Activity -
Copy every entry exactly as it stands, though any image it holds should stay out of the copy.

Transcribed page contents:

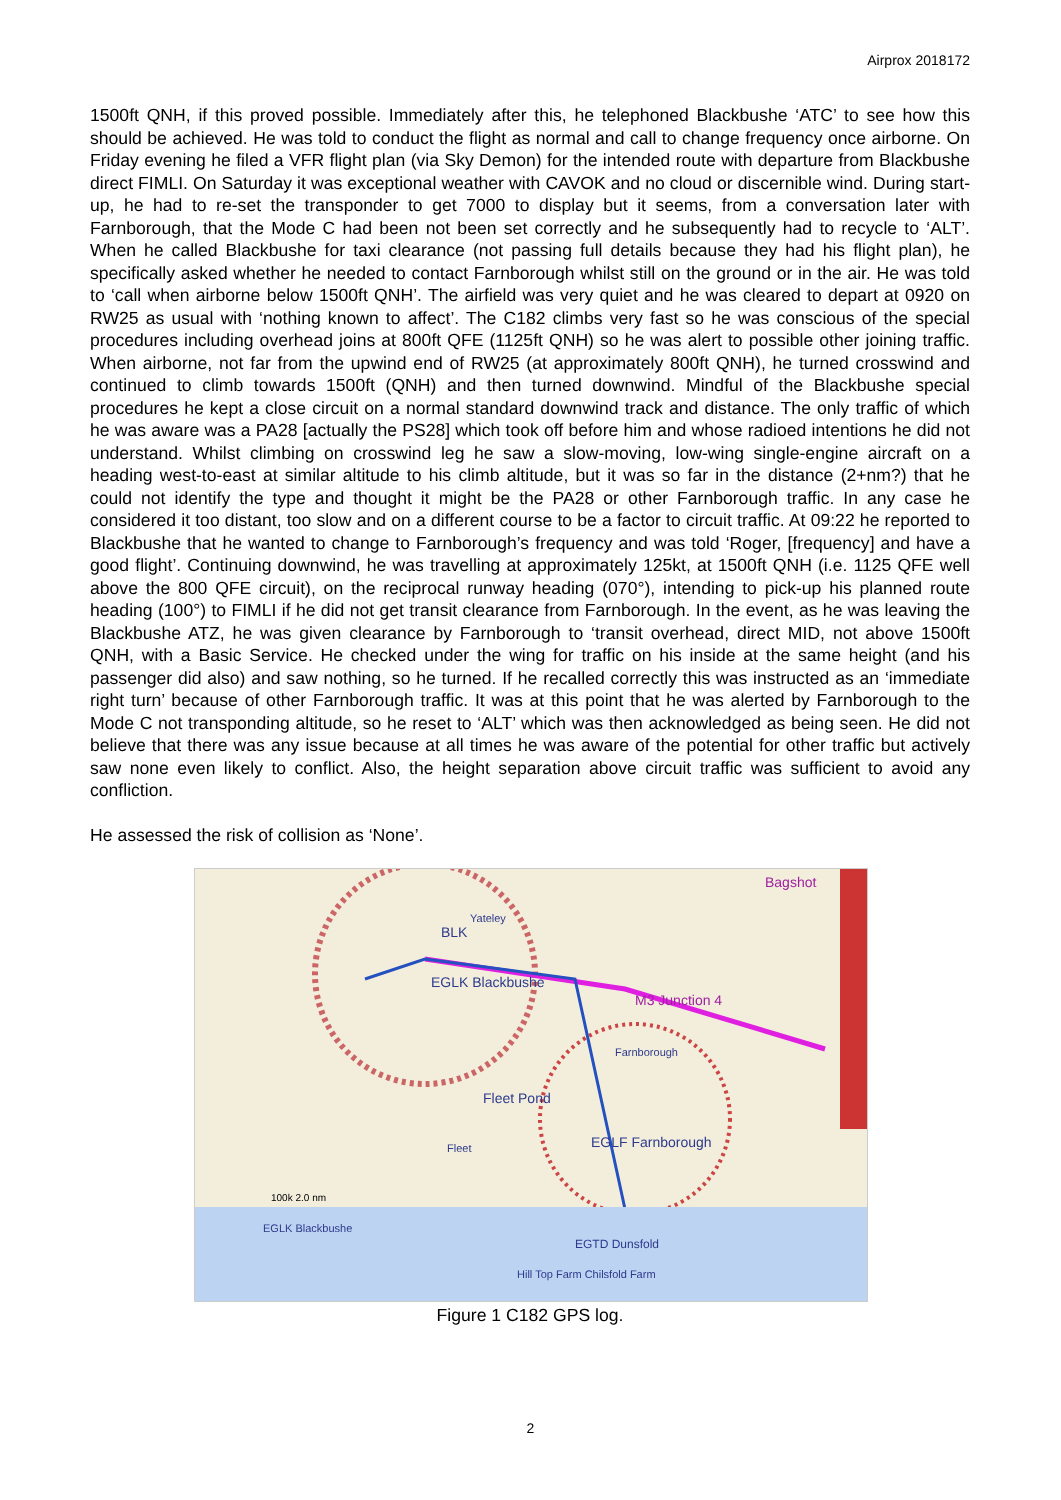Airprox 2018172
1500ft QNH, if this proved possible. Immediately after this, he telephoned Blackbushe ‘ATC’ to see how this should be achieved. He was told to conduct the flight as normal and call to change frequency once airborne. On Friday evening he filed a VFR flight plan (via Sky Demon) for the intended route with departure from Blackbushe direct FIMLI. On Saturday it was exceptional weather with CAVOK and no cloud or discernible wind. During start-up, he had to re-set the transponder to get 7000 to display but it seems, from a conversation later with Farnborough, that the Mode C had been not been set correctly and he subsequently had to recycle to ‘ALT’. When he called Blackbushe for taxi clearance (not passing full details because they had his flight plan), he specifically asked whether he needed to contact Farnborough whilst still on the ground or in the air. He was told to ‘call when airborne below 1500ft QNH’. The airfield was very quiet and he was cleared to depart at 0920 on RW25 as usual with ‘nothing known to affect’. The C182 climbs very fast so he was conscious of the special procedures including overhead joins at 800ft QFE (1125ft QNH) so he was alert to possible other joining traffic. When airborne, not far from the upwind end of RW25 (at approximately 800ft QNH), he turned crosswind and continued to climb towards 1500ft (QNH) and then turned downwind. Mindful of the Blackbushe special procedures he kept a close circuit on a normal standard downwind track and distance. The only traffic of which he was aware was a PA28 [actually the PS28] which took off before him and whose radioed intentions he did not understand. Whilst climbing on crosswind leg he saw a slow-moving, low-wing single-engine aircraft on a heading west-to-east at similar altitude to his climb altitude, but it was so far in the distance (2+nm?) that he could not identify the type and thought it might be the PA28 or other Farnborough traffic. In any case he considered it too distant, too slow and on a different course to be a factor to circuit traffic. At 09:22 he reported to Blackbushe that he wanted to change to Farnborough’s frequency and was told ‘Roger, [frequency] and have a good flight’. Continuing downwind, he was travelling at approximately 125kt, at 1500ft QNH (i.e. 1125 QFE well above the 800 QFE circuit), on the reciprocal runway heading (070°), intending to pick-up his planned route heading (100°) to FIMLI if he did not get transit clearance from Farnborough. In the event, as he was leaving the Blackbushe ATZ, he was given clearance by Farnborough to ‘transit overhead, direct MID, not above 1500ft QNH, with a Basic Service. He checked under the wing for traffic on his inside at the same height (and his passenger did also) and saw nothing, so he turned. If he recalled correctly this was instructed as an ‘immediate right turn’ because of other Farnborough traffic. It was at this point that he was alerted by Farnborough to the Mode C not transponding altitude, so he reset to ‘ALT’ which was then acknowledged as being seen. He did not believe that there was any issue because at all times he was aware of the potential for other traffic but actively saw none even likely to conflict. Also, the height separation above circuit traffic was sufficient to avoid any confliction.
He assessed the risk of collision as ‘None’.
BLK
EGLK Blackbushe
M3 Junction 4
Fleet Pond
EGLF Farnborough
Farnborough
Fleet
Yateley
Bagshot
100k 2.0 nm
EGTD Dunsfold
EGLK Blackbushe
Hill Top Farm Chilsfold Farm
Figure 1 C182 GPS log.
2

Written solution -
Airprox 2018172
1500ft QNH, if this proved possible. Immediately after this, he telephoned Blackbushe ‘ATC’ to see how this should be achieved. He was told to conduct the flight as normal and call to change frequency once airborne. On Friday evening he filed a VFR flight plan (via Sky Demon) for the intended route with departure from Blackbushe direct FIMLI. On Saturday it was exceptional weather with CAVOK and no cloud or discernible wind. During start-up, he had to re-set the transponder to get 7000 to display but it seems, from a conversation later with Farnborough, that the Mode C had been not been set correctly and he subsequently had to recycle to ‘ALT’. When he called Blackbushe for taxi clearance (not passing full details because they had his flight plan), he specifically asked whether he needed to contact Farnborough whilst still on the ground or in the air. He was told to ‘call when airborne below 1500ft QNH’. The airfield was very quiet and he was cleared to depart at 0920 on RW25 as usual with ‘nothing known to affect’. The C182 climbs very fast so he was conscious of the special procedures including overhead joins at 800ft QFE (1125ft QNH) so he was alert to possible other joining traffic. When airborne, not far from the upwind end of RW25 (at approximately 800ft QNH), he turned crosswind and continued to climb towards 1500ft (QNH) and then turned downwind. Mindful of the Blackbushe special procedures he kept a close circuit on a normal standard downwind track and distance. The only traffic of which he was aware was a PA28 [actually the PS28] which took off before him and whose radioed intentions he did not understand. Whilst climbing on crosswind leg he saw a slow-moving, low-wing single-engine aircraft on a heading west-to-east at similar altitude to his climb altitude, but it was so far in the distance (2+nm?) that he could not identify the type and thought it might be the PA28 or other Farnborough traffic. In any case he considered it too distant, too slow and on a different course to be a factor to circuit traffic. At 09:22 he reported to Blackbushe that he wanted to change to Farnborough’s frequency and was told ‘Roger, [frequency] and have a good flight’. Continuing downwind, he was travelling at approximately 125kt, at 1500ft QNH (i.e. 1125 QFE well above the 800 QFE circuit), on the reciprocal runway heading (070°), intending to pick-up his planned route heading (100°) to FIMLI if he did not get transit clearance from Farnborough. In the event, as he was leaving the Blackbushe ATZ, he was given clearance by Farnborough to ‘transit overhead, direct MID, not above 1500ft QNH, with a Basic Service. He checked under the wing for traffic on his inside at the same height (and his passenger did also) and saw nothing, so he turned. If he recalled correctly this was instructed as an ‘immediate right turn’ because of other Farnborough traffic. It was at this point that he was alerted by Farnborough to the Mode C not transponding altitude, so he reset to ‘ALT’ which was then acknowledged as being seen. He did not believe that there was any issue because at all times he was aware of the potential for other traffic but actively saw none even likely to conflict. Also, the height separation above circuit traffic was sufficient to avoid any confliction.
He assessed the risk of collision as ‘None’.
BLK
EGLK Blackbushe
M3 Junction 4
Fleet Pond
EGLF Farnborough
Farnborough
Fleet
Yateley
Bagshot
100k 2.0 nm
EGTD Dunsfold
EGLK Blackbushe
Hill Top Farm Chilsfold Farm
Figure 1 C182 GPS log.
2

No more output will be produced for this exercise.